At nearly 50, I can suss out how desperate people are to have clear guidelines for what defines male and female.
This strict binary understanding provides them with a lot of comfort, though I might add that nearly all of the ideas of male-typical or female-typical interests are cultural understandings and not biological ones. Pink is always just a color, folks. But as a very butchy-looking child, who was better at sports than all of the neighborhood boys save my own brother, who was always competitive, never wanted to wear dresses and wore my hair short since I was little, I was never confused by what I liked and wanted to do.
But everyone else was, and they were extremely angry about the confusion I raised in them – when I was four damn years old. To have strangers, teachers, school peers ask me, angrily, “What’s wrong with you? Do you wish you were a boy?”, “Are you a boy or girl? Answer me!” or “Why are you here at the ball park, this is for boys?” always raised the same thought in my head, “What in the hell are you talking about? Of course I don’t wish I was a boy. I’m just a good athlete and hate dresses.” With those thoughts also came a deep fear for my own safety and utter embarrassment that I was somehow disappointing everyone by simply being who I was naturally. Fortunately, I was big and strong and only got physically threatened a few times as a kid.

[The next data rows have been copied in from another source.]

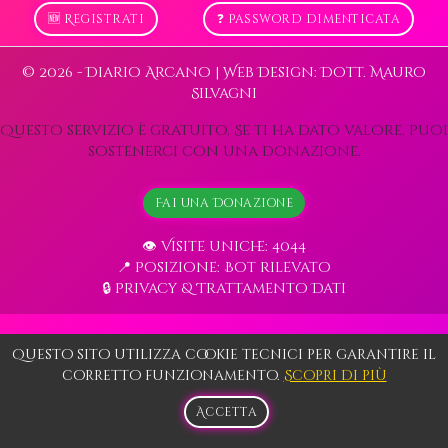
🆕 Registrati
❓ Password dimenticata
© 2026 - Diario Arcano | Web Design: Dott. Mauro
Silvagni
Questo servizio è gratuito. Se ti ha dato valore, puoi
sostenerci con una donazione.
Fai una Donazione
👁️ Visite uniche: 4044
📍 Posizione: Bot rilevato
🔒 Privacy & Trattamento Dati
Questo sito utilizza cookie tecnici per garantire il
corretto funzionamento.
Scopri di più
Accetta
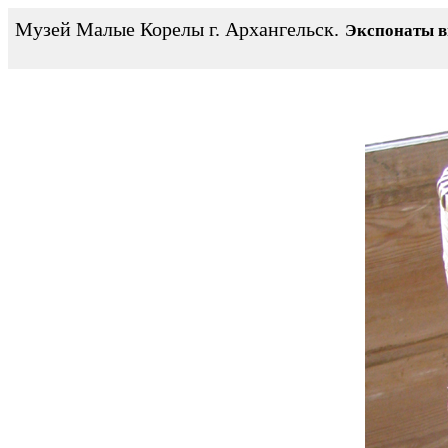
Музей Малые Корелы г. Архангельск.
Экспонаты 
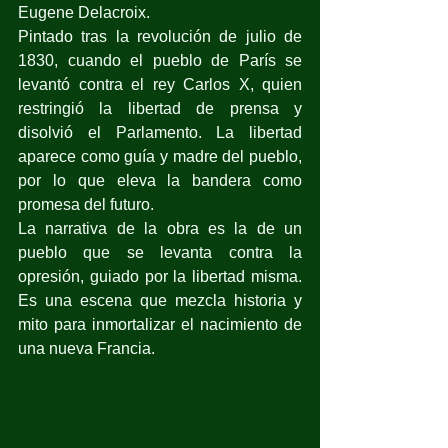
Eugene Delacroix.
Pintado tras la revolución de julio de 
1830, cuando el pueblo de París se 
levantó contra el rey Carlos X, quien 
restringió la libertad de prensa y 
disolvió el Parlamento. La libertad 
aparece como guía y madre del pueblo, 
por lo que eleva la bandera como 
promesa del futuro.
La narrativa de la obra es la de un 
pueblo que se levanta contra la 
opresión, guiado por la libertad misma. 
Es una escena que mezcla historia y 
mito para inmortalizar el nacimiento de 
una nueva Francia.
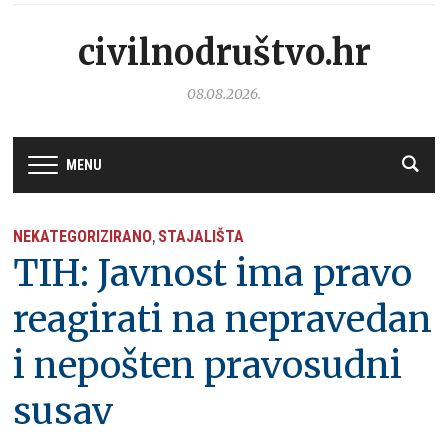
civilnodruštvo.hr
08.08.2026.
MENU
NEKATEGORIZIRANO
STAJALIŠTA
,
TIH: Javnost ima pravo
reagirati na nepravedan
i nepošten pravosudni
susav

I’ve never felt what’s described as gender dysphoria. I still don’t want to be a man, even though some still think I look like one. I don’t consider myself transgender, no matter how hard people try to pull this butch woman into that camp. I know I’m not easily definable, that I reside on the outside, but I can’t be anything other than I am now anymore than I could when I was four. I also know that who I am still confuses and angers many people and that I need to be very aware of when that’s happening so that confusion doesn’t turn into violence against me. With all of the progress on LGBT rights and understanding over the years, that part most certainly hasn’t changed.
Thanks for listening. It’s funny how your blog pulls so many of us to tell really deep stories about our lives that we haven’t shared with very many people. Until I wrote this post, I think I’ve only ever told of my childhood experiences to one other person – my partner. So, truly. Thank you for the outlet. It feels strangely safe when so many other places both virtual and real don’t.